→ Material for this task:
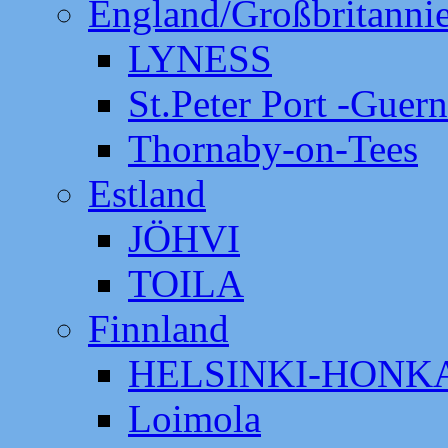
England/Großbritanni
LYNESS
St.Peter Port -Guer
Thornaby-on-Tees
Estland
JÖHVI
TOILA
Finnland
HELSINKI-HON
Loimola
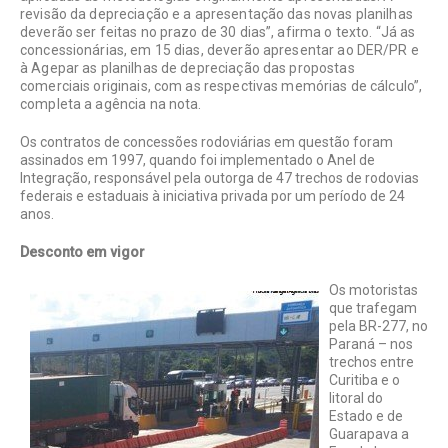
revisão da depreciação e a apresentação das novas planilhas
deverão ser feitas no prazo de 30 dias”, afirma o texto. “Já as
concessionárias, em 15 dias, deverão apresentar ao DER/PR e
à Agepar as planilhas de depreciação das propostas
comerciais originais, com as respectivas memórias de cálculo”,
completa a agência na nota.
Os contratos de concessões rodoviárias em questão foram
assinados em 1997, quando foi implementado o Anel de
Integração, responsável pela outorga de 47 trechos de rodovias
federais e estaduais à iniciativa privada por um período de 24
anos.
Desconto em vigor
Os motoristas
que trafegam
pela BR-277, no
Paraná – nos
trechos entre
Curitiba e o
litoral do
Estado e de
Guarapava a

→ What the task asks: Among the lines of the material above, find those with the word "depreciação". Copy each one.

→ The completed task:
revisão da depreciação e a apresentação das novas planilhas
à Agepar as planilhas de depreciação das propostas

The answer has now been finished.